## [STUDY TEXT]
◆ ◆ ◆ ◆
Quite recently a class has been added to the school at Ivrea for the exclusive education of Non-commissioned Officers aspiring to a commission; and for the sake of economy this class is to be common to Infantry and Cavalry.

It is consequently from this body of officers that teachers are derived for the topographical classes established in each Regiment or Brigade. The Staff School having been recently founded, and a period of active war having intervened since its institution, can not be supposed to have completely organized its system of instruction. We have elsewhere mentioned that Topography, the Art of War, and Fortification, are the branches of military study most attended to; but we have reason to believe that its plan of instruction will be extended. It may not be superfluous to mention the high appreciation in Sardinia of the Austrian General Staff, as tending to confirm our own estimate of the excellence of the Austrian Staff School. We have been recently informed, on the best authority, that some of the most distinguished Sardinian Officers, who, from their service in the Crimea and elsewhere, have been able to compare the merits of different Staff Corps, consider the Austrian General Staff "the best in existence."
◆ ◆ ◆ ◆
## [DATA SHOWN]
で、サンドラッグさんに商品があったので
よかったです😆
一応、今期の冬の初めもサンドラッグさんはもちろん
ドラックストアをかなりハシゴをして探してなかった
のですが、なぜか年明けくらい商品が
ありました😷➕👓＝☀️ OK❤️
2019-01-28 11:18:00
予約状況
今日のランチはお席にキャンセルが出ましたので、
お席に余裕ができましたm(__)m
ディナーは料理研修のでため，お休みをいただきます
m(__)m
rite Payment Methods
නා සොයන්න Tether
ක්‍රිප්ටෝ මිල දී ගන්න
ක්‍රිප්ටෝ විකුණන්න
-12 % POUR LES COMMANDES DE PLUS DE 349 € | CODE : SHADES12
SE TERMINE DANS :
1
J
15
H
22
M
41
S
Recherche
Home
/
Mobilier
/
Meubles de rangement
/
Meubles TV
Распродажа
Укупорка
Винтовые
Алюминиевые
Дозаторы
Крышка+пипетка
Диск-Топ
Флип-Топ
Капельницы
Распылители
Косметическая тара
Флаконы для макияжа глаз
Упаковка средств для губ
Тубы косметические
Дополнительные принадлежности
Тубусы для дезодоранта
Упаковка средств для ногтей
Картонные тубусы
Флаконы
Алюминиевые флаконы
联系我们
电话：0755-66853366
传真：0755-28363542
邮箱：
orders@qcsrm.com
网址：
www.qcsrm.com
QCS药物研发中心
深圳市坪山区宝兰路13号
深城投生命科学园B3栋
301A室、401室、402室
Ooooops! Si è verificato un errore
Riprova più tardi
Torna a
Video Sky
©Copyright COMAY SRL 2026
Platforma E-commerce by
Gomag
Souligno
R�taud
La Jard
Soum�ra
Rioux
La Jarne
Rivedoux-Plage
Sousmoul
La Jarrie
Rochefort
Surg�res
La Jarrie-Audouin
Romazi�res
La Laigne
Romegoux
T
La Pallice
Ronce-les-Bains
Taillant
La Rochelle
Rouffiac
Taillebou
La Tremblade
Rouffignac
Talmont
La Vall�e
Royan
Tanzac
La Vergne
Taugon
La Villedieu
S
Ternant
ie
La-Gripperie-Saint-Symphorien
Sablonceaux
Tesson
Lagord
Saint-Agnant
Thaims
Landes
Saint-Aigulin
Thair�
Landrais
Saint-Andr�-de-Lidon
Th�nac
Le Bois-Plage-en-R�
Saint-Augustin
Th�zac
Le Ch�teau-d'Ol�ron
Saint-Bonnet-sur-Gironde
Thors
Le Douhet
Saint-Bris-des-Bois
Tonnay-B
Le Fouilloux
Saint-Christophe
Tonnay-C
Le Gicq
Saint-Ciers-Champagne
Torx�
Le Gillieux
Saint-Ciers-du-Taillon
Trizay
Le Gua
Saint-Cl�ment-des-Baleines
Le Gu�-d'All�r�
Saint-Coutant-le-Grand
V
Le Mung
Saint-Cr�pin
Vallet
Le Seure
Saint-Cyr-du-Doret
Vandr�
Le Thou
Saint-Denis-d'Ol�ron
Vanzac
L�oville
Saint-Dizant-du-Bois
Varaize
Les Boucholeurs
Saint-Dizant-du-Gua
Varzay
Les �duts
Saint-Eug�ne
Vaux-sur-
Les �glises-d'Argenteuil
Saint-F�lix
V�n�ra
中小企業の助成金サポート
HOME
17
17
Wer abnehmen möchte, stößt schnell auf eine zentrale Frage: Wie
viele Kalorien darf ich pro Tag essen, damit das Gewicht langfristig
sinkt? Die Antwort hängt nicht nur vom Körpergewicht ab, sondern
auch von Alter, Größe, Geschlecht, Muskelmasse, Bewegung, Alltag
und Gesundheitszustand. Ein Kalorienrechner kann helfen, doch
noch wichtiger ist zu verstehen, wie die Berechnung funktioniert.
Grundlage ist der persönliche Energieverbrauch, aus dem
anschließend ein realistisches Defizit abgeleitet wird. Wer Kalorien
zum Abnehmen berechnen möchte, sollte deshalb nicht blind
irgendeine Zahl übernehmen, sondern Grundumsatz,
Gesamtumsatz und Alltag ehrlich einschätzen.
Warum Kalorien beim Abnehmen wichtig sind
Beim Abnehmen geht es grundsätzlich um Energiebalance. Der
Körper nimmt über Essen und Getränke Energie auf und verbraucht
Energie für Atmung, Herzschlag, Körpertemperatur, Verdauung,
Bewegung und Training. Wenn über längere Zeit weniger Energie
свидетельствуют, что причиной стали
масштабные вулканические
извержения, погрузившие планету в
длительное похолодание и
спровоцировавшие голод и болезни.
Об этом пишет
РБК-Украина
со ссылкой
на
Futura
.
◆ ◆ ◆ ◆
## [ACTIVITIES]
1. From the passage on military staff schools, reproduce word for word the part that opens with the words containing "Quite recently a" and closes with "Infantry and Cavalry.".
2. Report every line of the entries that contains the word "nicht". Case counts.

## [RESPONSE LIST]
1.
Quite recently a class has been added to the school at Ivrea for the exclusive education of Non-commissioned Officers aspiring to a commission; and for the sake of economy this class is to be common to Infantry and Cavalry.

2.
sinkt? Die Antwort hängt nicht nur vom Körpergewicht ab, sondern
zum Abnehmen berechnen möchte, sollte deshalb nicht blind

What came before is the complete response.